All das waren weise Entscheidungen, die das politische System der Schweiz ausgesprochen stabil mach(t)en und dem Volk zugleich viel Verantwortung überträgt. Ebenso wichtig sind der Rechtsstaat und die Gewaltenteilung.

Am kommenden Mittwoch will die SVP-Fraktion im Bundeshaus einem ihrer zwölf Bundesrichter also die Wiederwahl verwehren. Das ist ein Versuch, die eigenen Leute ans Gängelband zu nehmen. Diese sollen politisch entscheiden, findet die SVP, obwohl die Bundesverfassung festhält, dass die Richterinnen und Richter unabhängig sein müssen. Das ist eine gefährliche Entwicklung, und wir müssen resolut dagegenhalten!

Zwei Dinge sollten allerdings in den nächsten Monaten neu verhandelt werden:

– Es ist problematisch, dass die Bundesrichterinnen und -richter ihren Parteien jedes Jahr happige Abgaben entrichten müssen. Solche Mandatsabgaben – zwischen 5 und 15 Prozent des Lohns – gibt es in keinem anderen europäischen Land.

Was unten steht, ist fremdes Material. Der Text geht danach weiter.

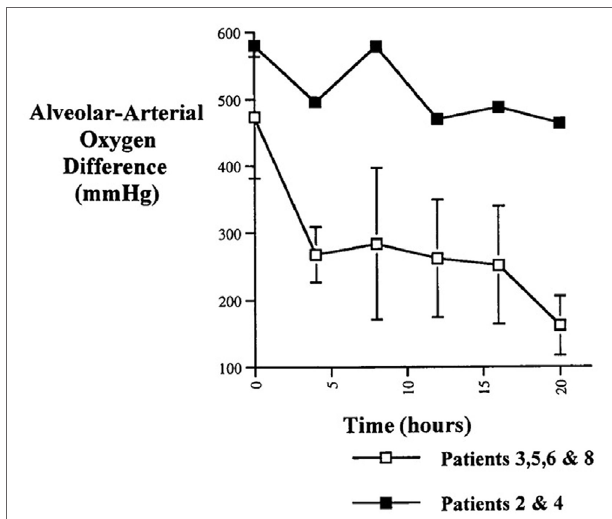
FigURe 10 | Time course of mean AaPO2 after the onset of reperfusion pulmonary edema. Comparison of mean AaPO2 in four patients with intact alveolar epithelial fluid clearance (open squares) to the patients with no net alveolar epithelial fluid clearance (solid squares). The data for Patients 3, 5, 6, and 8 are expressed as mean 6 SD. The data for Patients 2 and 4 are expressed as the average of the AaPO2 at each time point (45). Reprinted with permission of the American Thoracic Society. Copyright © 2017 American Thoracic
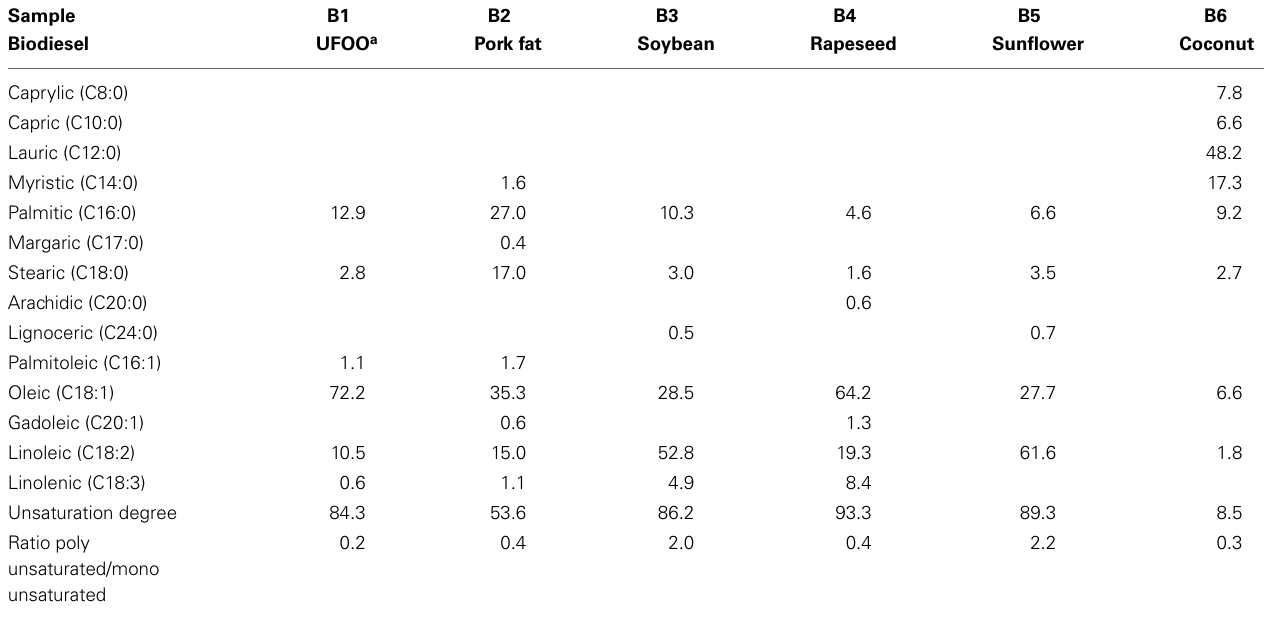
Table 1 | Quantitative analyses by GC/FID of the biodiesel produced from pure raw materials [% (m/m)].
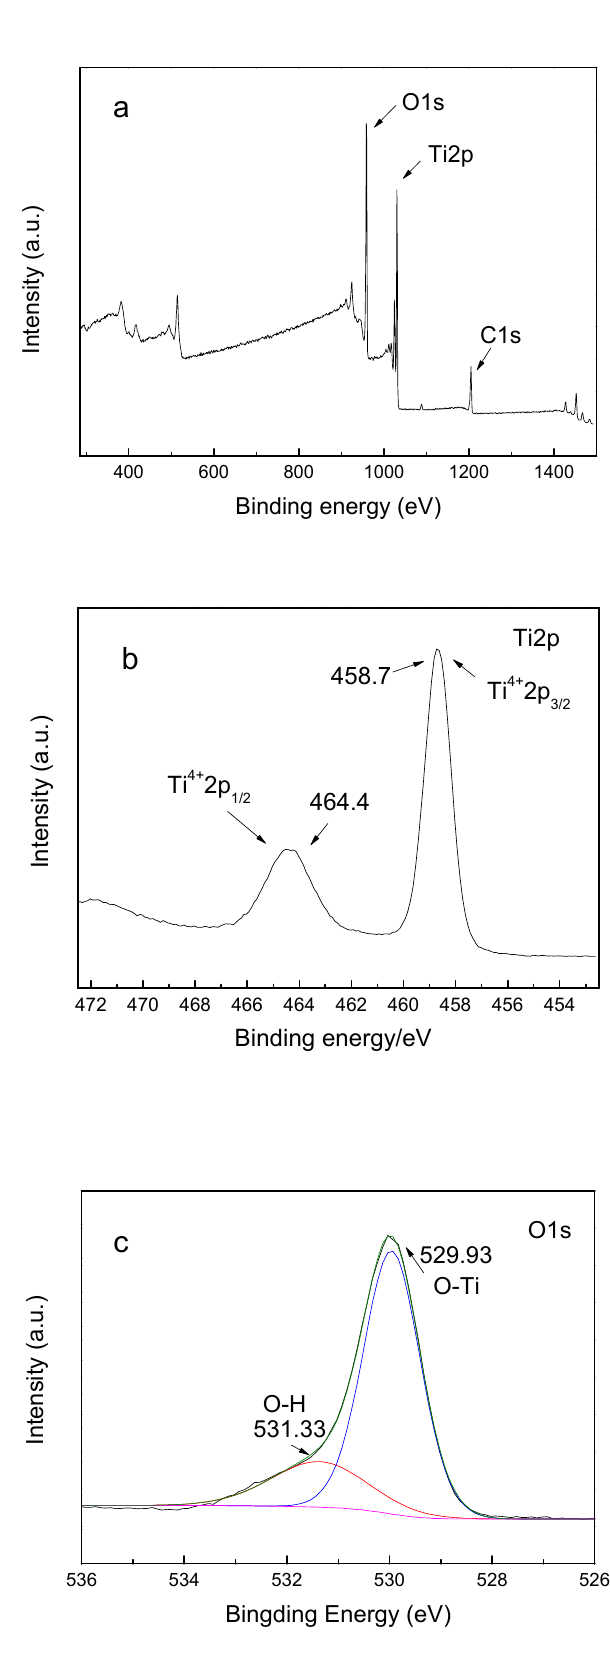
Figure 4. ( a ) Survey XPS spectrum of HTNTs and high-resolution spectrum for ( b ) Ti 2p and ( c ) O 1s.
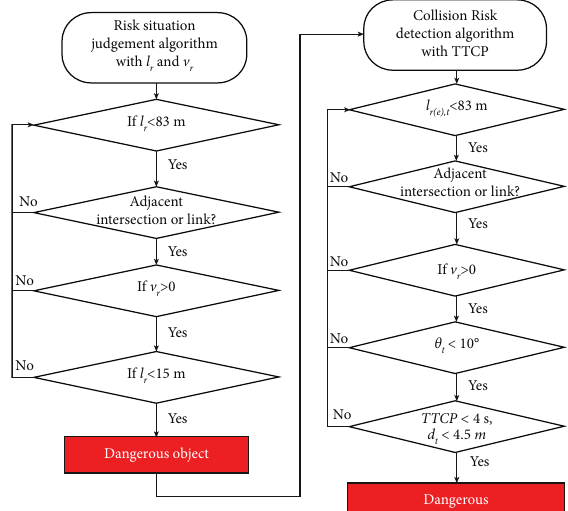
Figure 3: Risk detection algorithm with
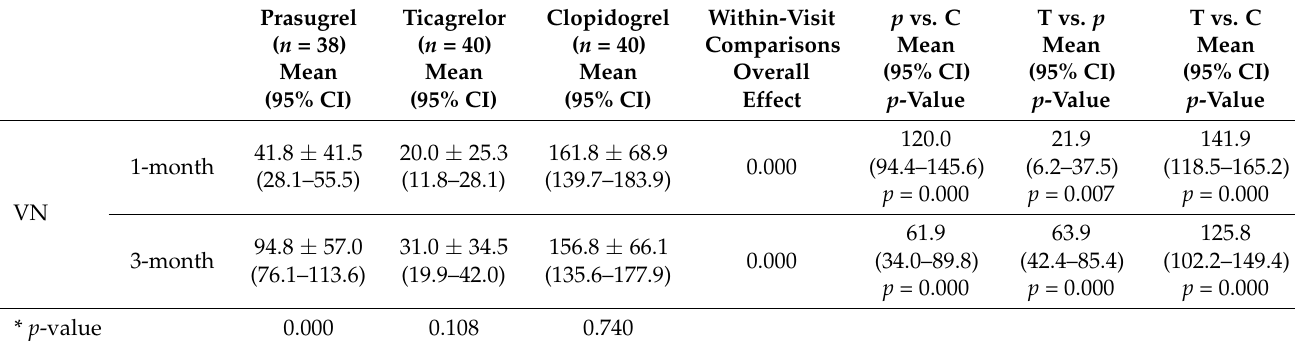
Table 2. Platelet function values during standard and reduced-dose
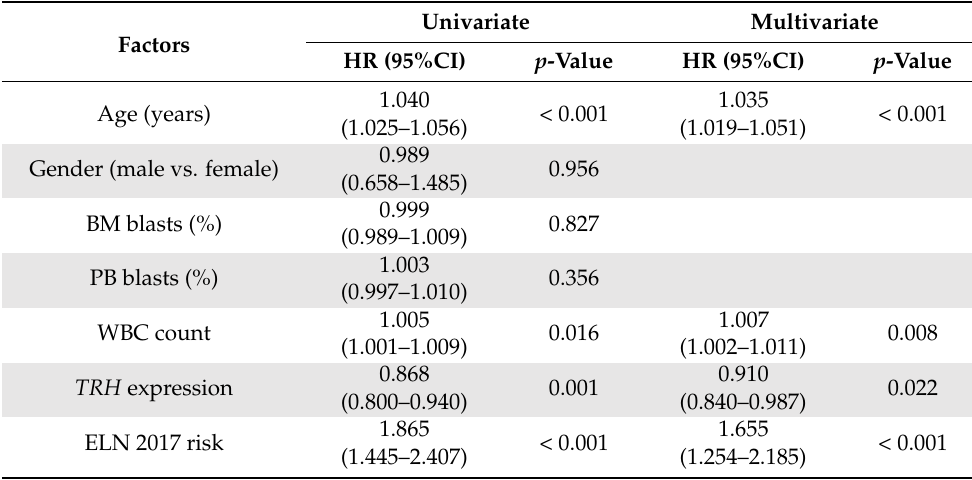
Figure 6. Improvement of the ELN 2017 risk system with TRH expression. ( a ) Comparison of TRH expression in different cytogenetic subgroups of TCGA AML according to the ELN 2017 risk system. ( b ) Comparison of TRH expression in different cytogenetic subgroups of GSE6891 dataset. Statistical significance was determined using the Wilcoxon test. ( c ) Kaplan–Meier plots of patients with high- and low- TRH expression in different risk groups of TCGA AML. Log-rank tests were used to compare the differences. Table 1. Uni- and multi-variate Cox regression analysis for overall survival of TCGA AML.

– Die Mitglieder des Bundesgerichts müssen alle sechs Jahre wiedergewählt werden. Damit sind sie abhängig von ihren Parteien, wie das aktuelle Beispiel zeigt. In Deutschland werden die Richterinnen und Richter auf Lebzeiten gewählt.

Die Justizinitiative, die u.a. diese beide Bereiche anpassen will, gibt uns Gelegenheit, Pro und Contra abzuwägen.